Elle glissa furtivement un long regard de son côté. Mais il ne la voyait pas. Il semblait ne rien voir, en proie à quelque vision intérieure.

— Madame est servie !

Ils se levèrent tous trois avec une saccade identique. Quel dîner !

Sous l’œil rogue du maître d’hôtel, ils s’assirent, déplièrent leurs serviettes. Il eût fallu pousser l’héroïsme jusqu’à parler. Ce fut encore Octavie qui en trouva l’audace. Sa voix aimable ne trembla pas.

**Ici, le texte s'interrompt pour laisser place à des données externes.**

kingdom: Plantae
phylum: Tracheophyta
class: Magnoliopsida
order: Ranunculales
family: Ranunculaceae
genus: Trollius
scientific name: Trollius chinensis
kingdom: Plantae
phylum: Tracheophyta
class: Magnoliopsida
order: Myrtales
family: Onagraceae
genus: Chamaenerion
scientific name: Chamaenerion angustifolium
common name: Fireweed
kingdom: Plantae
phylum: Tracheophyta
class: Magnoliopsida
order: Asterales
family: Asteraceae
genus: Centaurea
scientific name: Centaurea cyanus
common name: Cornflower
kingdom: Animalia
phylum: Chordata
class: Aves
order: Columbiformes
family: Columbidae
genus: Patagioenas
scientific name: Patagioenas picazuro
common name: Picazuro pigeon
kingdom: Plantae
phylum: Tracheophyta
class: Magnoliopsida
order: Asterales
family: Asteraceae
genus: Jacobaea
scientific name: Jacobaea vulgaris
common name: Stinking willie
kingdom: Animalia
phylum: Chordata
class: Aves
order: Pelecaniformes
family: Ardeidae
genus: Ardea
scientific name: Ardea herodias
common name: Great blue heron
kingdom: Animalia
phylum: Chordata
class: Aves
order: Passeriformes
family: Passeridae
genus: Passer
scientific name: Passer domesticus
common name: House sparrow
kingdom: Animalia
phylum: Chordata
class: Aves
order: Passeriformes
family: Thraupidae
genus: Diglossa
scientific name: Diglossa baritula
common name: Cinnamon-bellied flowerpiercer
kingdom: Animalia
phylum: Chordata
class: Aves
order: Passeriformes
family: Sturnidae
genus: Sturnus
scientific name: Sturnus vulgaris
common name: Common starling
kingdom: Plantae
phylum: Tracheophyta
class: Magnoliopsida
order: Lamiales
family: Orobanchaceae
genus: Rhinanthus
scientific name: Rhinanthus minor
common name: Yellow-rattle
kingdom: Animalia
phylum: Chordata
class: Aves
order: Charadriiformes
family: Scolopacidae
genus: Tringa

— Qu’est-ce que tu as fait aujourd’hui, chérie ?

Élysée prit son souffle et fit un grand effort pour répondre. Mais elle n’eut pas le temps d’articuler un mot. Le docteur Arnaud, d’un sursaut véhément, venait de se lever, jetant sa serviette. Entièrement décolorées, sa femme et sa fille levèrent les yeux vers lui. Debout, il voulut parler, saisit le dossier de sa chaise. Le domestique fit un pas en avant, les deux femmes se précipitèrent.

Un cri rauque venait de s’étrangler dans la gorge du père. Ses yeux se révulsèrent. Il lâcha sa chaise, vacilla pendant une seconde, tomba lourdement à la renverse. Le coup sourd de sa tête sur le plancher se perdit dans la clameur générale, dans le vacarme de la vaisselle que bousculaient des gestes désordonnés.